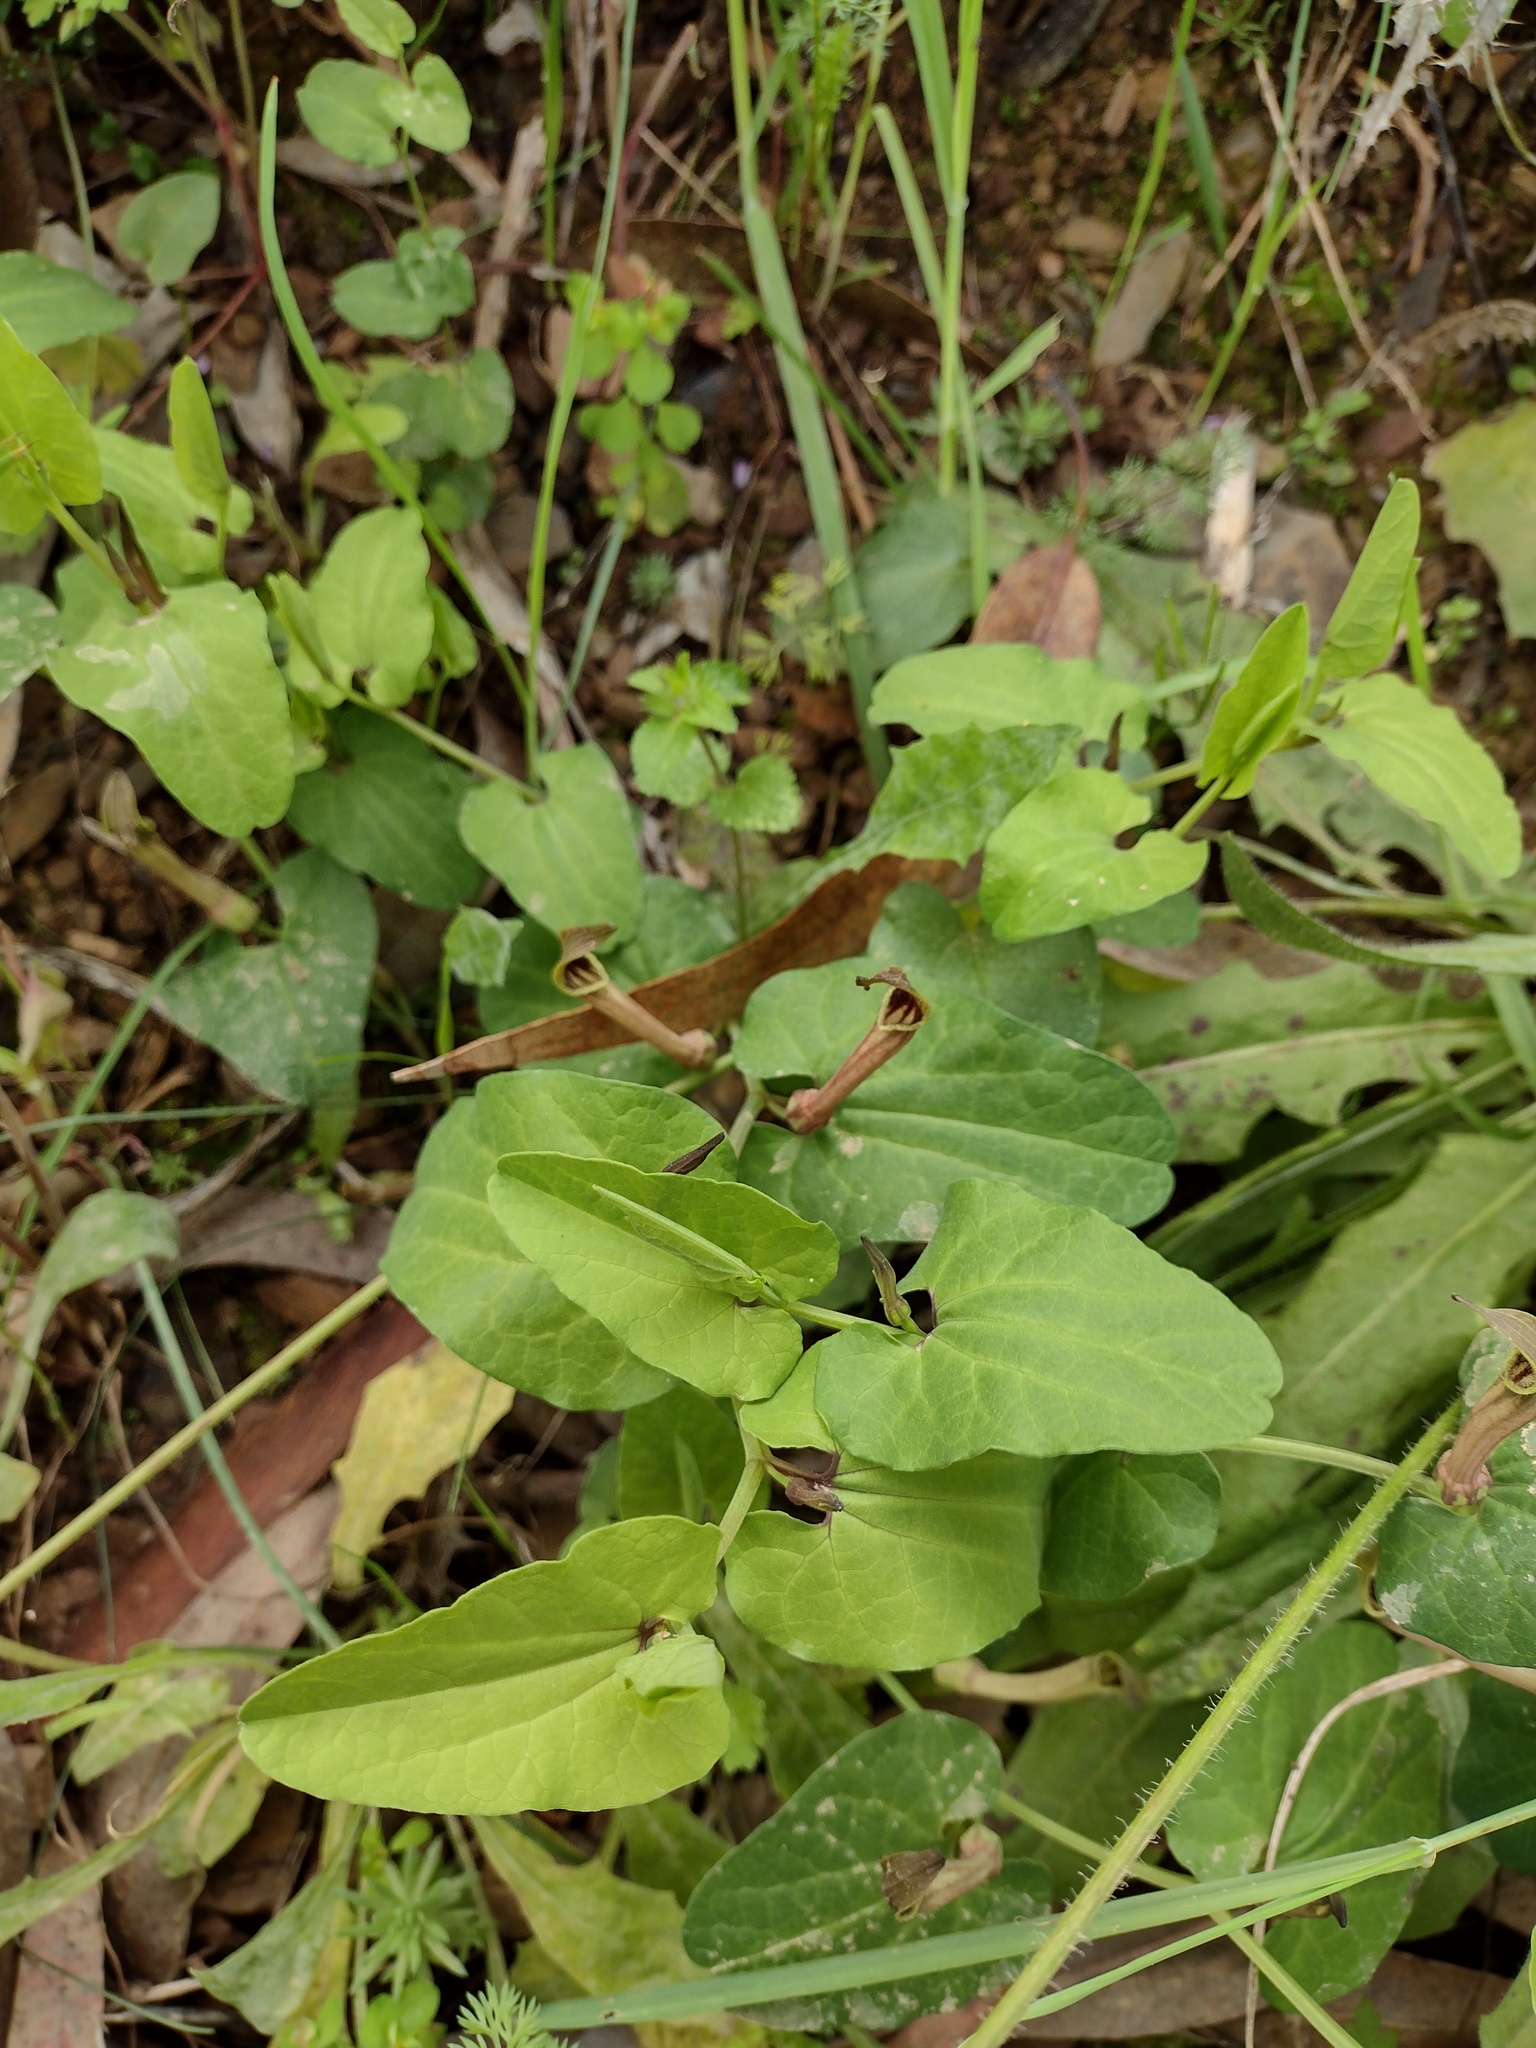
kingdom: Plantae
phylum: Tracheophyta
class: Magnoliopsida
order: Piperales
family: Aristolochiaceae
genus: Aristolochia
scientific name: Aristolochia paucinervis
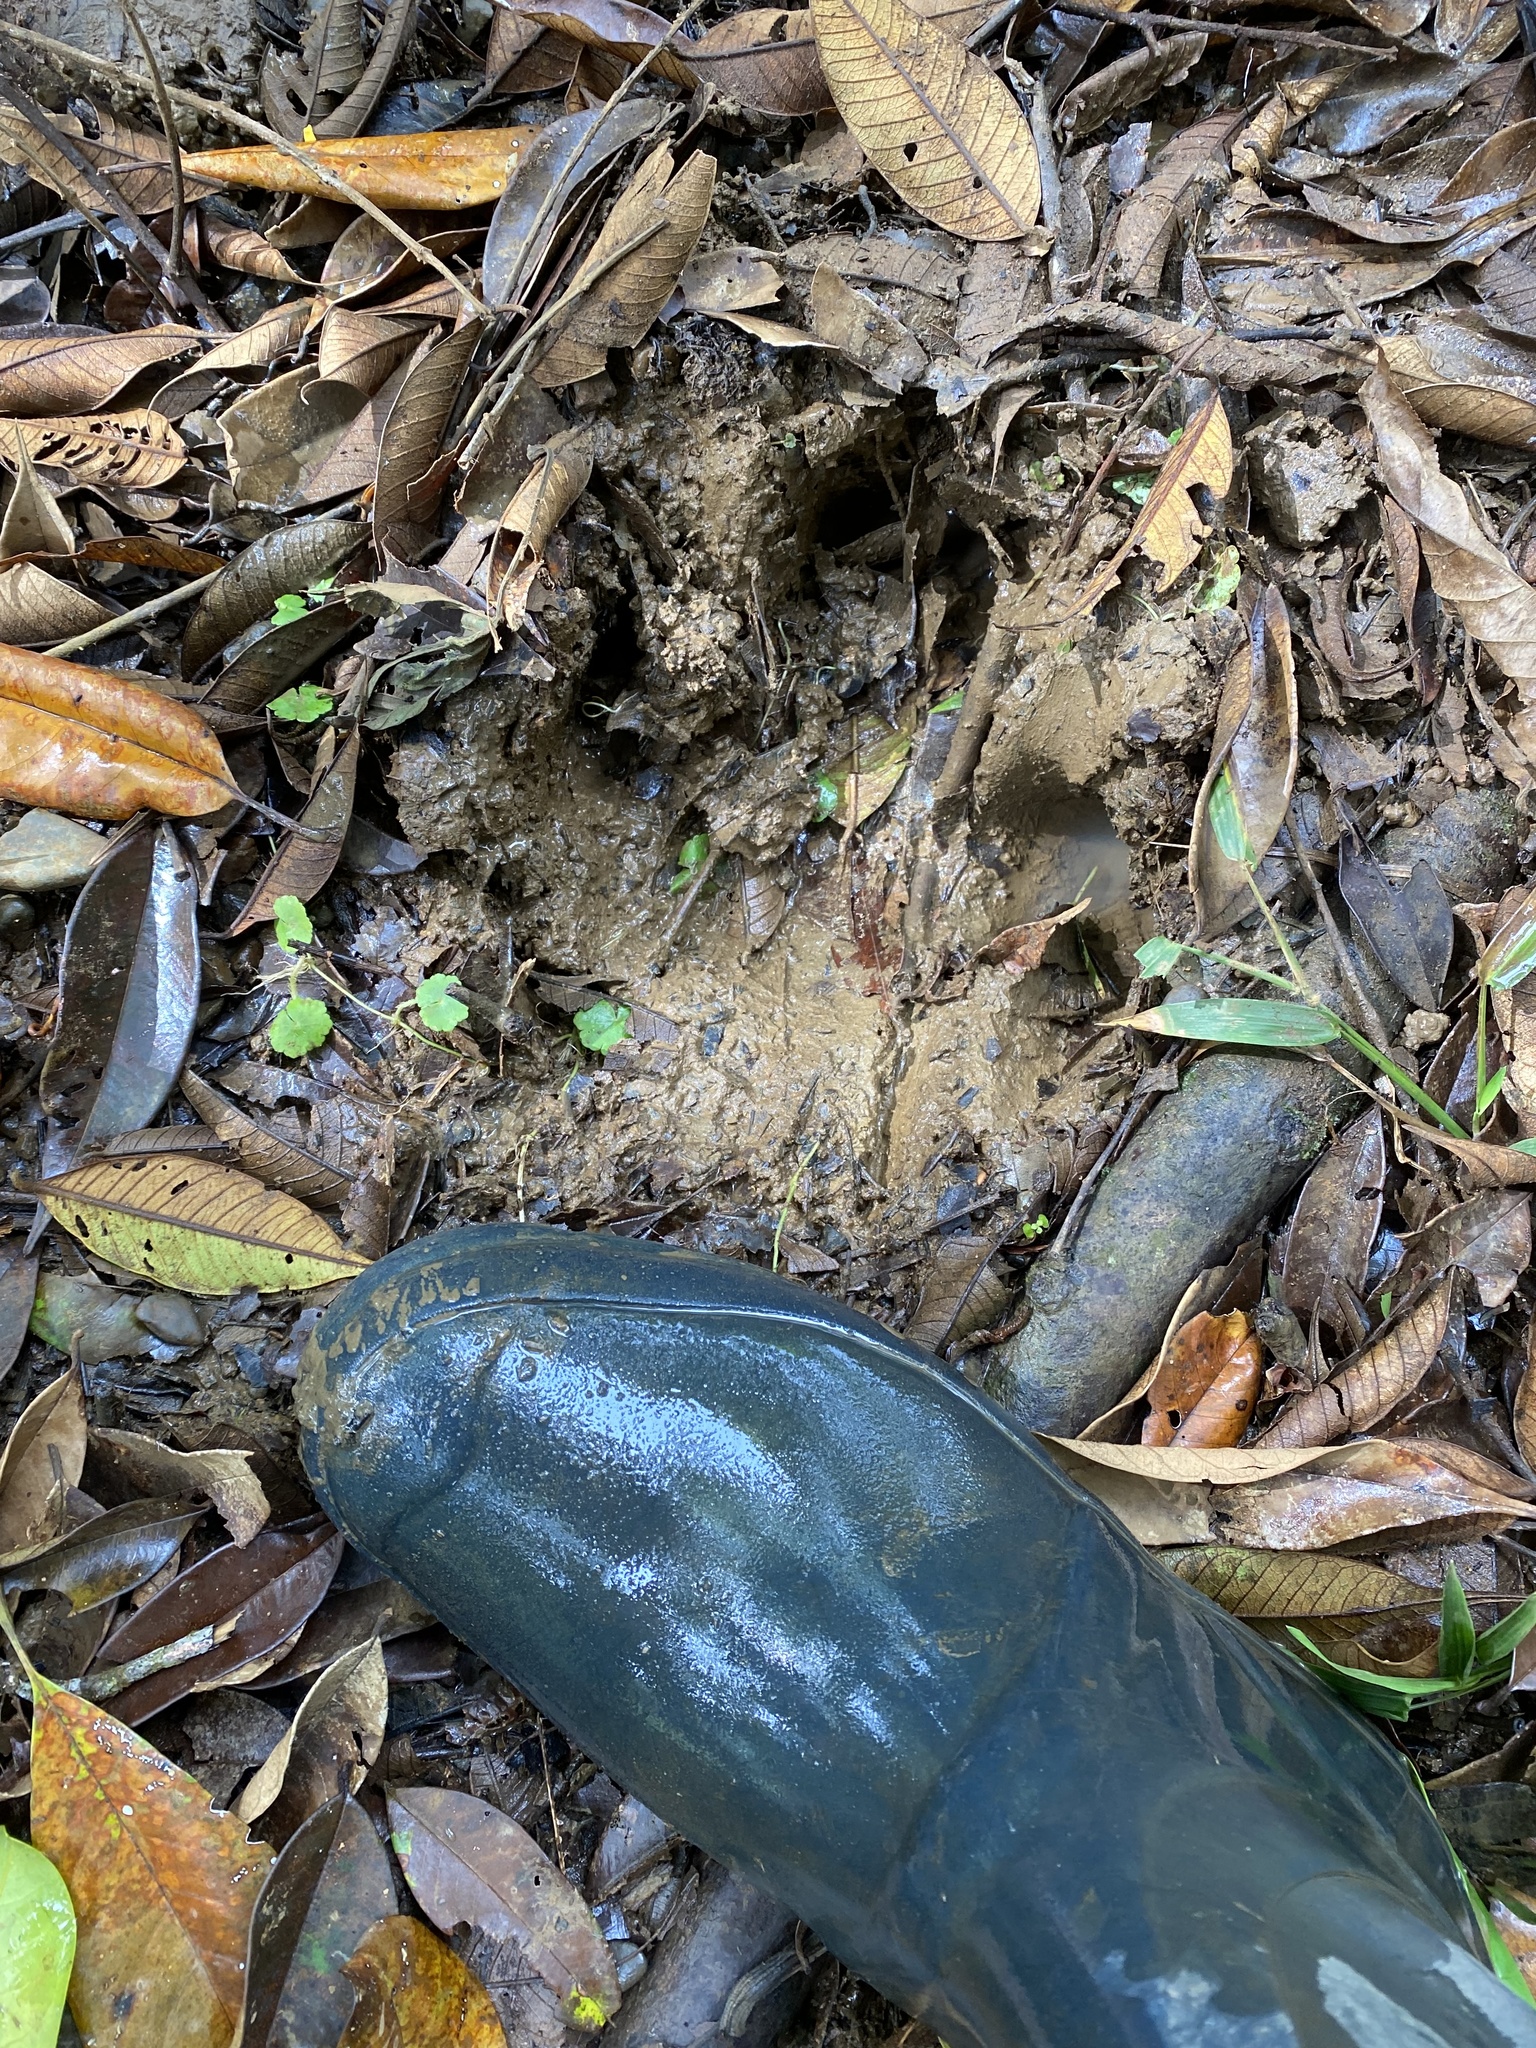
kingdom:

◆ ◆ ◆ ◆ ◆

What to produce: Copy out every text line of the material above word for word, leaving out the pictures.

Solution to this exercise:
kingdom: Plantae
phylum: Tracheophyta
class: Magnoliopsida
order: Piperales
family: Aristolochiaceae
genus: Aristolochia
scientific name: Aristolochia paucinervis
kingdom:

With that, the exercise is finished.